# Required work
Scan the records for the string "degrees", then copy each line that has it.

Camera-frame cuboid estimates:
---
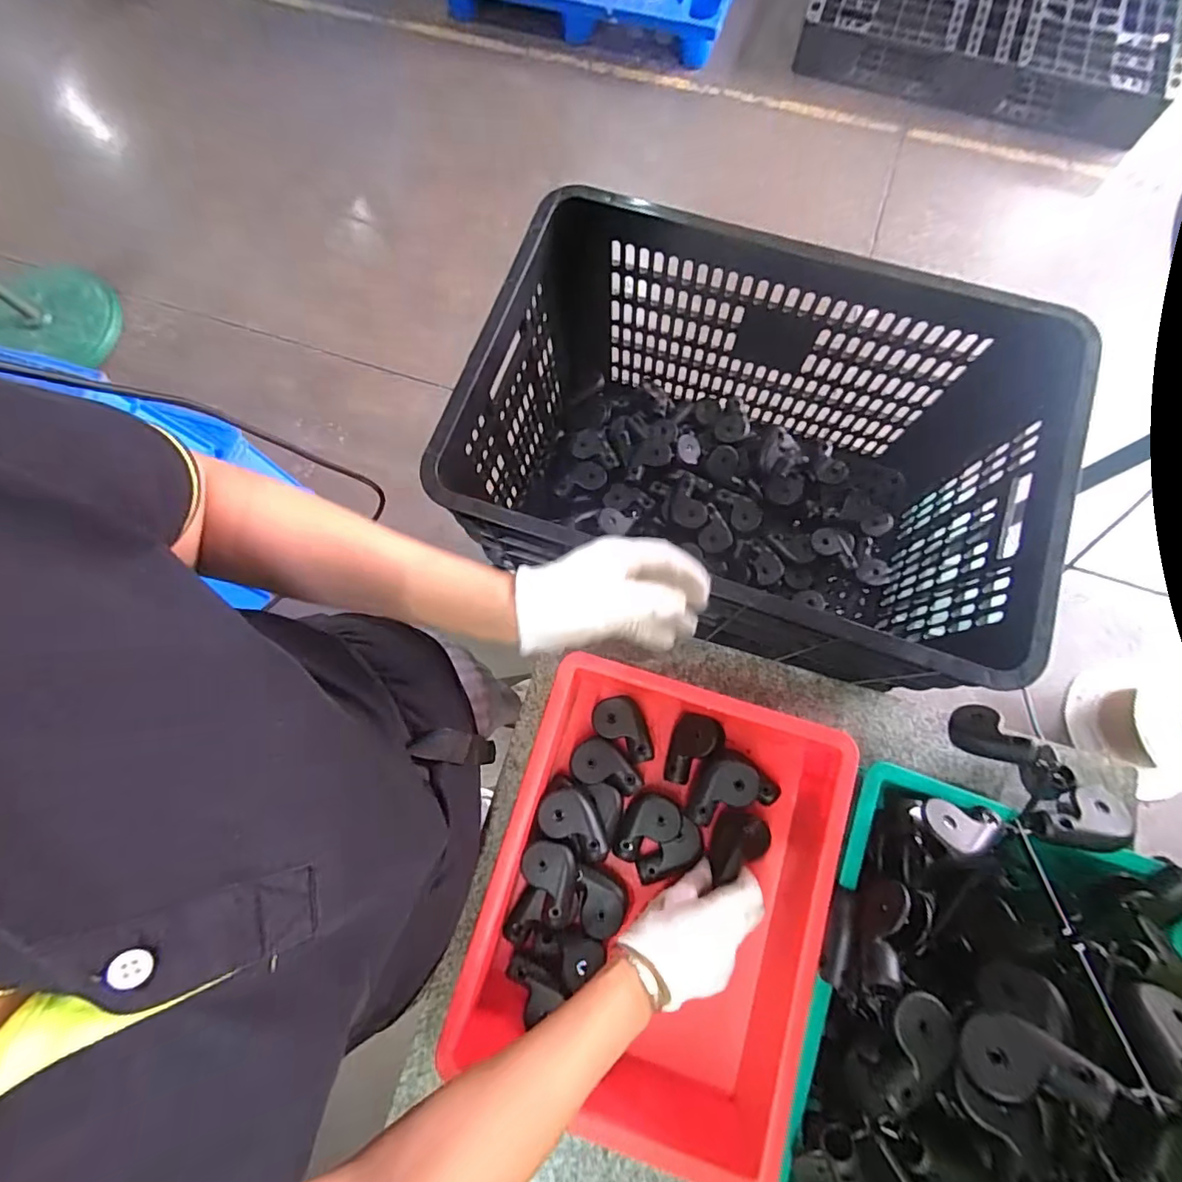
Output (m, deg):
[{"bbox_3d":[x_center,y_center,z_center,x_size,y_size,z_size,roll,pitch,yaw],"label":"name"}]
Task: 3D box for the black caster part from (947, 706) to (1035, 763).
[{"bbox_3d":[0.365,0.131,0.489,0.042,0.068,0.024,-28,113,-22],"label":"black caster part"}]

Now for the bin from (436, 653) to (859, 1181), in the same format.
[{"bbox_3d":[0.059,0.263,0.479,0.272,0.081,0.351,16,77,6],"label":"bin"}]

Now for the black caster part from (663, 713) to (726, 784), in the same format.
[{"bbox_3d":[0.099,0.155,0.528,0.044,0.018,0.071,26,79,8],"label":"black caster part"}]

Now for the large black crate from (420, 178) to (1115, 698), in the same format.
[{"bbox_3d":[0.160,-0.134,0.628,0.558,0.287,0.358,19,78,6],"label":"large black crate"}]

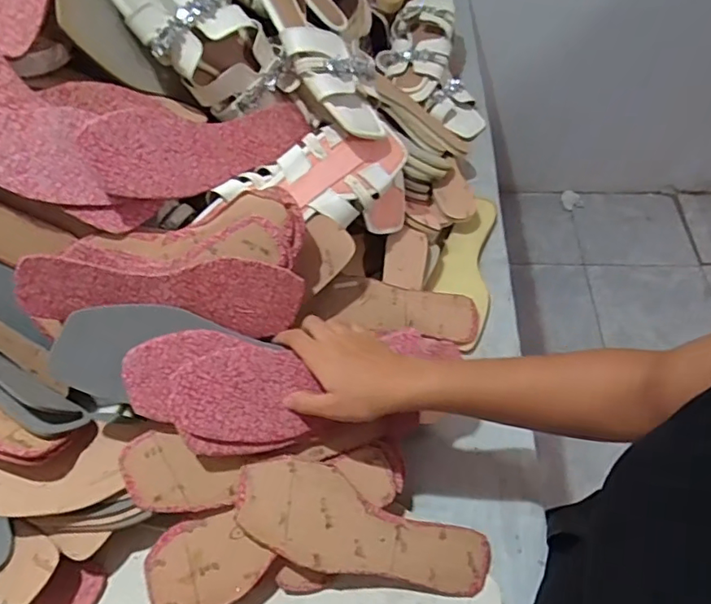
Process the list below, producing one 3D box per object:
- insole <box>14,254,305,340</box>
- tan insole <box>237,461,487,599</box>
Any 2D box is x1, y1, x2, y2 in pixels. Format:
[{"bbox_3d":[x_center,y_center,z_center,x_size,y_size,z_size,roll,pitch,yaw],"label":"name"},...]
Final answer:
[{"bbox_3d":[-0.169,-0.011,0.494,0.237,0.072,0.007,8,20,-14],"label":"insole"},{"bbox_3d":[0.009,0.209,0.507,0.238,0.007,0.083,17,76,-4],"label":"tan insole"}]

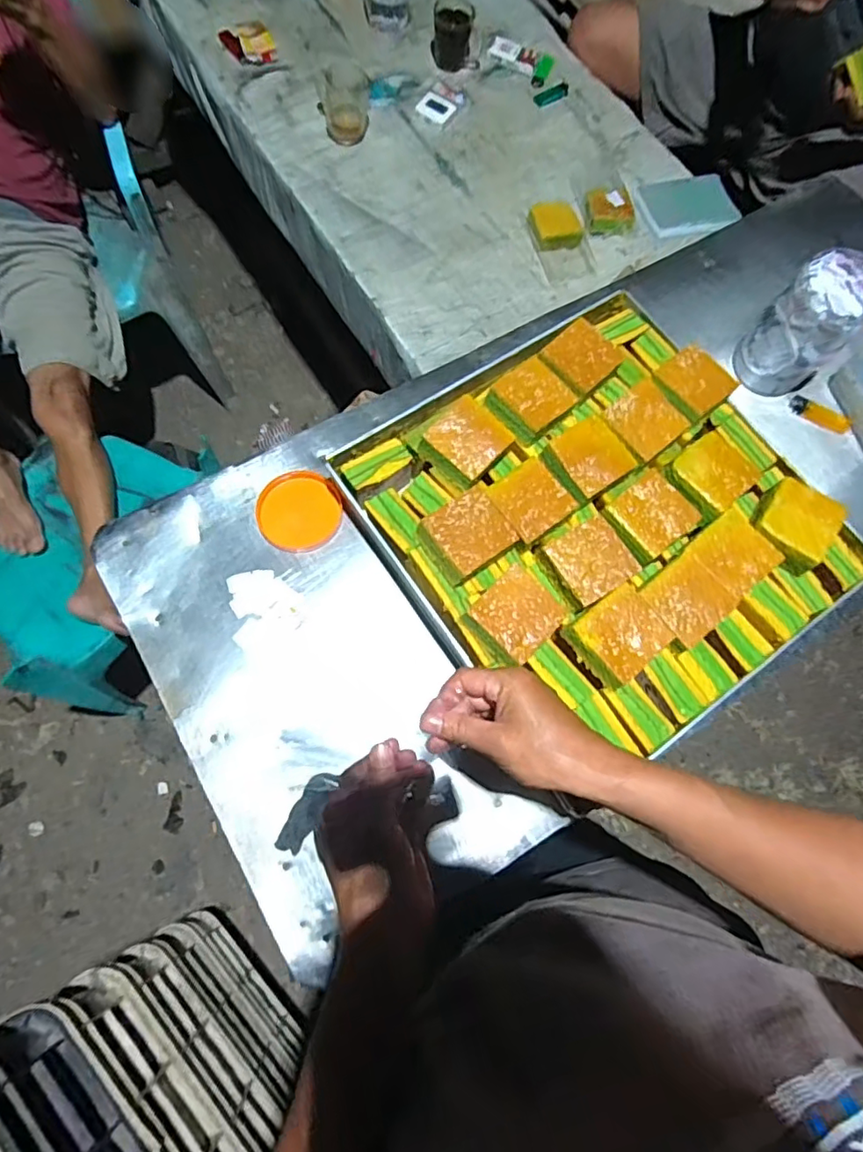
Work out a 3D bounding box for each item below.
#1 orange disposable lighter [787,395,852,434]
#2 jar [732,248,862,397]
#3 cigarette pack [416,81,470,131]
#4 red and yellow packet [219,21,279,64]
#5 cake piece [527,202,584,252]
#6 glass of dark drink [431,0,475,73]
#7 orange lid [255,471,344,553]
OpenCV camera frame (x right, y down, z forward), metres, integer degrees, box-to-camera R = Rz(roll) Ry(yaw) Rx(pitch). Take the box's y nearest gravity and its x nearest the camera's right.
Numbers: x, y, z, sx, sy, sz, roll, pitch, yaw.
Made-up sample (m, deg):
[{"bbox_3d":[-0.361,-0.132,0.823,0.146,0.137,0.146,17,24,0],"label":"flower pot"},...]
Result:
---
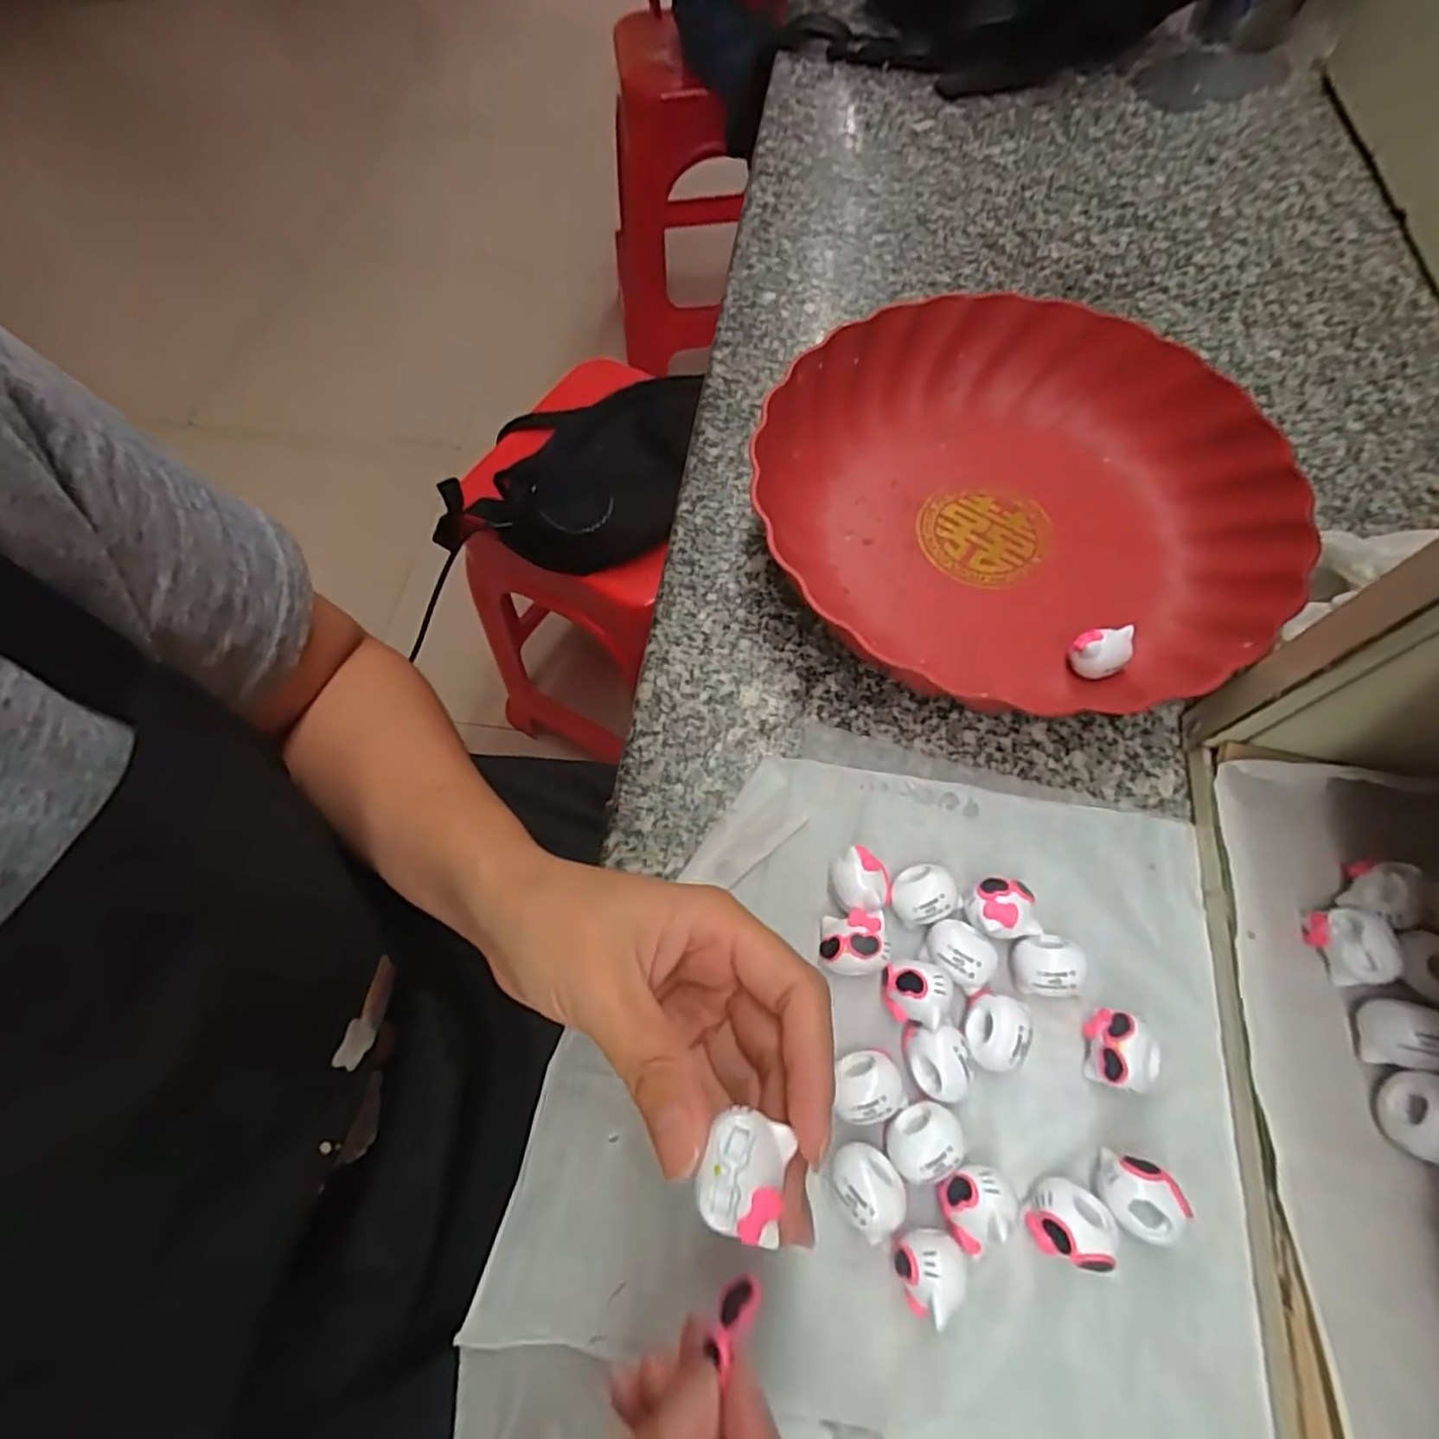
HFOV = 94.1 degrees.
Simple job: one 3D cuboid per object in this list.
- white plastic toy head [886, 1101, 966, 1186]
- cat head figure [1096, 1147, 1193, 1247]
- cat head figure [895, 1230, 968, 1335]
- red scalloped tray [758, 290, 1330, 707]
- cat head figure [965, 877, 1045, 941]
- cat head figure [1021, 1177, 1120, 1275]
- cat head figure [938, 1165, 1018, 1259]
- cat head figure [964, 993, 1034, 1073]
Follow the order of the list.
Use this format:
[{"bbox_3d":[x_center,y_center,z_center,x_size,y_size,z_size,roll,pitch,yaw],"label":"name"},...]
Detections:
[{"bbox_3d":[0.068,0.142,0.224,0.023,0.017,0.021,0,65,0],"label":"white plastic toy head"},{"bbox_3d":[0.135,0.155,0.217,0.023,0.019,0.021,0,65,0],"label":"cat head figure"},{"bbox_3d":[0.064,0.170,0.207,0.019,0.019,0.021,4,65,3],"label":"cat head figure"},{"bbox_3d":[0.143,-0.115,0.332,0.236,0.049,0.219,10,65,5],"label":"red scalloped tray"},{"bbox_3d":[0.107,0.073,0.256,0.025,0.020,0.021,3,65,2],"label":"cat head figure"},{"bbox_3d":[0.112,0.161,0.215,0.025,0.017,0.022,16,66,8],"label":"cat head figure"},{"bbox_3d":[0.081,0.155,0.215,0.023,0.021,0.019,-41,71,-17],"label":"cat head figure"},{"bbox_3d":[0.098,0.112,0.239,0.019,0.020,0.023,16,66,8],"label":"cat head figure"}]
---
# Solution to this exercise
OpenCV camera frame (x right, y down, z forward), metres, integer degrees, box-to-camera R = Rz(roll) Ry(yaw) Rx(pitch). Take the box's y nearest gravity and its x nearest the camera's right.
HFOV = 94.1 degrees.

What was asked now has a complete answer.